[lammps-users] cannot get a better performance on GPUs compared to CPUs

Hi,

I am running the script in.lj from: https://fzj-jsc.github.io/tuning_lammps/05-accelerating-lammps/index.html#learn-to-call-the-gpu-package-from-the-command-line

For the CPU case I am running the script in this way:
srun lmp -in in.lj

while for the GPU case (kokkos) I use:
srun lmp -in in_3.lj -k on g 2 -sf kk -pk kokkos cuda/aware off

performance on CPUs (28 cores) is 20348.676 tau/day while on GPUs 4622.496 tau/day. I have tried several switches but I have failed at getting at least the same performance of CPUs by using GPUs.

Here are the log files, I appreciate any comment.

########### CPU ########################

using 1 OpenMP thread(s) per MPI task
Lattice spacing in x,y,z = 1.6796 1.6796 1.6796
Created orthogonal box = (0 0 0) to (100.776 100.776 100.776)
2 by 2 by 7 MPI processor grid
Created 864000 atoms
create_atoms CPU = 0.00476717 secs
Neighbor list info …
update every 20 steps, delay 0 steps, check no
max neighbors/atom: 2000, page size: 100000
master list distance cutoff = 2.8
ghost atom cutoff = 2.8
binsize = 1.4, bins = 72 72 72
1 neighbor lists, perpetual/occasional/extra = 1 0 0
(1) pair lj/cut, perpetual
attributes: half, newton on
pair build: half/bin/atomonly/newton
stencil: half/bin/3d/newton
bin: standard
Setting up Verlet run …
Unit style : lj
Current step : 0
Time step : 0.005
Per MPI rank memory allocation (min/avg/max) = 14.62 | 14.78 | 14.96 Mbytes
Step Time Temp Press PotEng KinEng TotEng Density
0 0 1.44 -5.0196707 -6.7733681 2.1599975 -4.6133706 0.8442
500 2.5 0.73128446 0.46486329 -5.7188157 1.0969254 -4.6218903 0.8442
1000 5 0.70454237 0.69862404 -5.6772826 1.0568123 -4.6204703 0.8442
Loop time of 21.2299 on 28 procs for 1000 steps with 864000 atoms

Performance: 20348.676 tau/day, 47.103 timesteps/s
99.9% CPU use with 28 MPI tasks x 1 OpenMP threads

MPI task timing breakdown:
Section | min time | avg time | max time |%varavg| %total

You must have an old GPU card. This is my timing on just 1 Titan V:

LAMMPS (29 Oct 2020)

KOKKOS mode is enabled (…/kokkos.cpp:90)

will use up to 1 GPU(s) per node

Lattice spacing in x,y,z = 1.6795962 1.6795962 1.6795962

Created orthogonal box = (0.0000000 0.0000000 0.0000000) to (100.77577 100.77577 100.77577)

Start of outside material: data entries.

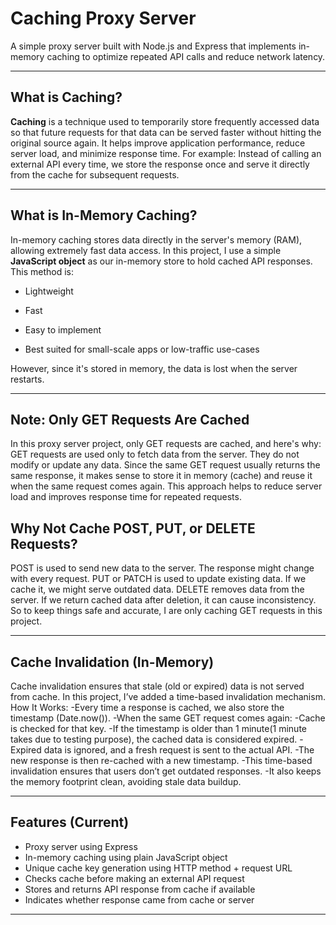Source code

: # Caching Proxy Server
A simple proxy server built with Node.js and Express that implements in-memory caching to optimize repeated API calls and reduce network latency.

---
## What is Caching?
**Caching** is a technique used to temporarily store frequently accessed data so that future requests for that data can be served faster without hitting the original source again.
It helps improve application performance, reduce server load, and minimize response time.
For example: Instead of calling an external API every time, we store the response once and serve it directly from the cache for subsequent requests.

---
## What is In-Memory Caching?
In-memory caching stores data directly in the server's memory (RAM), allowing extremely fast data access. In this project, I use a simple **JavaScript object** as our in-memory store to hold cached API responses.
This method is:

- Lightweight
  
- Fast
  
- Easy to implement
  
- Best suited for small-scale apps or low-traffic use-cases
  
However, since it's stored in memory, the data is lost when the server restarts.

---
## Note: Only GET Requests Are Cached
In this proxy server project, only GET requests are cached, and here's why:
GET requests are used only to fetch data from the server. They do not modify or update any data.
Since the same GET request usually returns the same response, it makes sense to store it in memory (cache) and reuse it when the same request comes again.
This approach helps to reduce server load and improves response time for repeated requests.
## Why Not Cache POST, PUT, or DELETE Requests?
POST is used to send new data to the server. The response might change with every request.
PUT or PATCH is used to update existing data. If we cache it, we might serve outdated data.
DELETE removes data from the server. If we return cached data after deletion, it can cause inconsistency.
So to keep things safe and accurate, I are only caching GET requests in this project.

---
## Cache Invalidation (In-Memory)
Cache invalidation ensures that stale (old or expired) data is not served from cache. In this project, I’ve added a time-based invalidation mechanism.
How It Works:
-Every time a response is cached, we also store the timestamp (Date.now()).
-When the same GET request comes again:
-Cache is checked for that key.
-If the timestamp is older than 1 minute(1 minute takes due to testing purpose), the cached data is considered expired.
-Expired data is ignored, and a fresh request is sent to the actual API.
-The new response is then re-cached with a new timestamp.
-This time-based invalidation ensures that users don’t get outdated responses.
-It also keeps the memory footprint clean, avoiding stale data buildup.

---
## Features (Current)

-  Proxy server using Express
-  In-memory caching using plain JavaScript object
-  Unique cache key generation using HTTP method + request URL
-  Checks cache before making an external API request
-  Stores and returns API response from cache if available
-  Indicates whether response came from cache or server
---

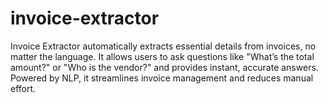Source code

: # invoice-extractor
Invoice Extractor automatically extracts essential details from invoices, no matter the language. It allows users to ask questions like "What’s the total amount?" or "Who is the vendor?" and provides instant, accurate answers. Powered by NLP, it streamlines invoice management and reduces manual effort.
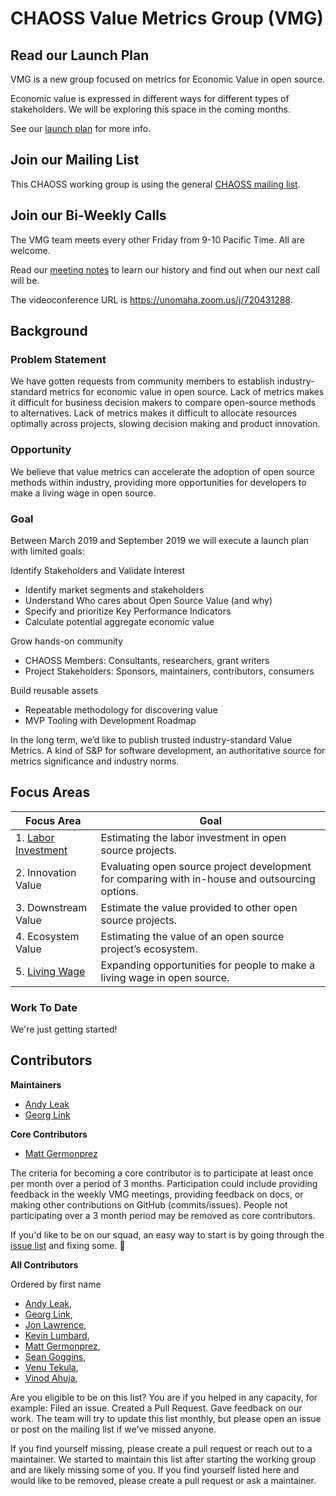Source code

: # CHAOSS Value Metrics Group (VMG)

## Read our Launch Plan

VMG is a new group focused on metrics for Economic Value in open source.

Economic value is expressed in different ways for different types of
stakeholders.  We will be exploring this space in the coming months.

See our [launch plan][1] for more info.

[1]: https://docs.google.com/document/d/1j4mL0NKhITNjlG629w4eMkEeHPopskd7Yn3YIPFMMqo

## Join our Mailing List

This CHAOSS working group is using the general [CHAOSS mailing list](https://lists.linuxfoundation.org/mailman/listinfo/chaoss).

## Join our Bi-Weekly Calls

The VMG team meets every other Friday from 9-10 Pacific Time.  All are welcome.

Read our [meeting notes][notes] to learn our history and find out when our next
call will be.

[notes]: https://docs.google.com/document/d/1qWAV4ExtwcY3mSzIb9sYOUENt4Pi1BD7APjnRTCnZZs/edit

The videoconference URL is https://unomaha.zoom.us/j/720431288.  

## Background

### Problem Statement

We have gotten requests from community members to establish industry-standard
metrics for economic value in open source.  Lack of metrics makes it difficult
for business decision makers to compare open-source methods to alternatives.
Lack of metrics makes it difficult to allocate resources optimally across
projects, slowing decision making and product innovation.

### Opportunity

We believe that value metrics can accelerate the adoption of open source
methods within industry, providing more opportunities for developers to make a
living wage in open source.

### Goal

Between March 2019 and September 2019 we will execute a launch plan with
limited goals:

Identify Stakeholders and Validate Interest
- Identify market segments and stakeholders
- Understand Who cares about Open Source Value (and why)
- Specify and prioritize Key Performance Indicators
- Calculate potential aggregate economic value

Grow hands-on community
- CHAOSS Members: Consultants, researchers, grant writers
- Project Stakeholders: Sponsors, maintainers, contributors, consumers

Build reusable assets
- Repeatable methodology for discovering value
- MVP Tooling with Development Roadmap

In the long term, we’d like to publish trusted industry-standard Value Metrics.
A kind of S&P for software development, an authoritative source for metrics
significance and industry norms.  

## Focus Areas

| Focus Area | Goal |
| --- | --- |
| 1. [Labor Investment](./focus-areas/labor-investment) | Estimating the labor investment in open source projects. |
| 2. Innovation Value | Evaluating open source project development for comparing with in-house and outsourcing options. |
| 3. Downstream Value | Estimate the value provided to other open source projects. |
| 4. Ecosystem Value | Estimating the value of an open source project’s ecosystem. |
| 5. [Living Wage](./focus-areas/living-wage) | Expanding opportunities for people to make a living wage in open source. |

### Work To Date

We're just getting started!

## Contributors

**Maintainers**

- [Andy Leak](https://github.com/andyl)
- [Georg Link](https://github.com/georglink)

**Core Contributors**

- [Matt Germonprez](https://github.com/germonprez)

The criteria for becoming a core contributor is to participate at least once
per month over a period of 3 months.  Participation could include providing
feedback in the weekly VMG meetings, providing feedback on docs, or making
other contributions on GitHub (commits/issues).  People not participating
over a 3 month period may be removed as core contributors.

If you'd like to be on our squad, an easy way to start is by going through the
[issue list](https://github.com/chaoss/wg-value/issues) and fixing some. :tada:

**All Contributors**

Ordered by first name

  - [Andy Leak](https://github.com/andyl),
  - [Georg Link](https://github.com/georglink),
  - [Jon Lawrence](https://github.com/Jon-Neoworks),
  - [Kevin Lumbard](https://github.com/klumb),
  - [Matt Germonprez](https://github.com/germonprez),
  - [Sean Goggins](https://github.com/sgoggins),
  - [Venu Tekula](https://github.com/vchrombie),
  - [Vinod Ahuja](https://github.com/vinodahujauno),

Are you eligible to be on this list? You are if you helped in any capacity, for
example: Filed an issue.  Created a Pull Request. Gave feedback on our work.
The team will try to update this list monthly, but please open an issue or post
on the mailing list if we've missed anyone.

If you find yourself missing, please create a pull request or reach out to a
maintainer. We started to maintain this list after starting the working group
and are likely missing some of you. If you find yourself listed here and would
like to be removed, please create a pull request or ask a maintainer.
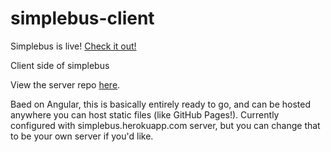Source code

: simplebus-client
================

Simplebus is live! [Check it out!](https://jamesliu.ca/simplebus)

Client side of simplebus

View the server repo [here](https://github.com/yeah568/simplebus-server).

Baed on Angular, this is basically entirely ready to go, and can be hosted anywhere you can host static files (like GitHub Pages!). Currently configured with simplebus.herokuapp.com server, but you can change that to be your own server if you'd like.
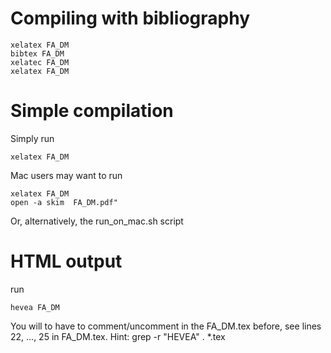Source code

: # Compiling with bibliography

    xelatex FA_DM 
    bibtex FA_DM
    xelatec FA_DM
    xelatex FA_DM 

# Simple compilation 
Simply run 

    xelatex FA_DM

Mac users may want to run 

    xelatex FA_DM
    open -a skim  FA_DM.pdf"

Or, alternatively, the run_on_mac.sh script

# HTML output
run 

    hevea FA_DM

You will to have to comment/uncomment in the FA_DM.tex before, 
see lines 22, …, 25 in FA_DM.tex. Hint: grep -r "HEVEA" . *.tex
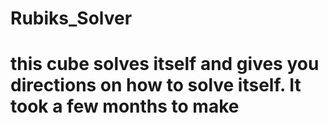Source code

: # Rubiks_Solver
# this cube solves itself and gives you directions on how to solve itself. It took a few months to make
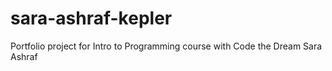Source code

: # sara-ashraf-kepler
Portfolio project for Intro to Programming course with Code the Dream
Sara Ashraf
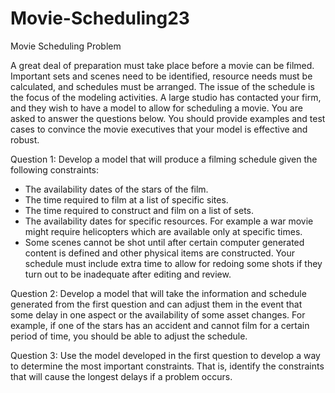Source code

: # Movie-Scheduling23
Movie Scheduling
Problem	 
 	
A great deal of preparation must take place before a movie can be filmed. Important sets and scenes need to be identified, resource needs must be calculated, and schedules must be arranged. The issue of the schedule is the focus of the modeling activities. A large studio has contacted your firm, and they wish to have a model to allow for scheduling a movie. You are asked to answer the questions below. You should provide examples and test cases to convince the movie executives that your model is effective and robust.

Question 1: Develop a model that will produce a filming schedule given the following constraints:

* The availability dates of the stars of the film.
* The time required to film at a list of specific sites.
* The time required to construct and film on a list of sets.
* The availability dates for specific resources. For example a war movie might require helicopters which are available only at specific times.
* Some scenes cannot be shot until after certain computer generated content is defined and other physical items are constructed. Your schedule must include extra time to allow for redoing some shots if they turn out to be inadequate after editing and review.

Question 2: Develop a model that will take the information and schedule generated from the first question and can adjust them in the event that some delay in one aspect or the availability of some asset changes. For example, if one of the stars has an accident and cannot film for a certain period of time, you should be able to adjust the schedule.

Question 3: Use the model developed in the first question to develop a way to determine the most important constraints. That is, identify the constraints that will cause the longest delays if a problem occurs.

1 by 1 by 1 MPI processor grid

Created 864000 atoms

create_atoms CPU = 0.112 seconds

Neighbor list info …

update every 20 steps, delay 0 steps, check no

max neighbors/atom: 2000, page size: 100000

master list distance cutoff = 2.8

ghost atom cutoff = 2.8

binsize = 2.8, bins = 36 36 36

1 neighbor lists, perpetual/occasional/extra = 1 0 0

(1) pair lj/cut/kk, perpetual

attributes: full, newton off, kokkos_device

pair build: full/bin/kk/device

stencil: full/bin/3d

bin: kk/device

Setting up Verlet run …

Unit style : lj

Current step : 0

Time step : 0.005

Per MPI rank memory allocation (min/avg/max) = 135.3 | 135.3 | 135.3 Mbytes

Step Temp E_pair E_mol TotEng Press

0 1.44 -6.7733681 0 -4.6133706 -5.0196707

500 0.73128446 -5.7188157 0 -4.6218903 0.46486329

1000 0.70454238 -5.6772827 0 -4.6204704 0.69862378

Loop time of 10.1138 on 1 procs for 1000 steps with 864000 atoms

Ray

Hi Ray,

thanks for your reply, following upon it I changed the number of MPIs to 1 and I got better performance than with
the 28 cores of 1 node. Thus, my question is if LAMMPS Kokkos is expected to scale with the number of MPI/GPUs or
is it meant to be used with a single MPI?

It is supposed to scale for large enough systems (the LJ benchmark with default settings is very small).

At the LAMMPS workshop that is currently happening, there were reports of using KOKKOS with a SNAP potential and a large system to scale to the full system size of a top 10 supercomputer with nvidia GPUs.

KOKKOS assumes one MPI task per GPU. Since it keeps all data on the GPU there is no benefit from using more MPI ranks (unlike for the GPU package where only part of the calculation is on the GPU).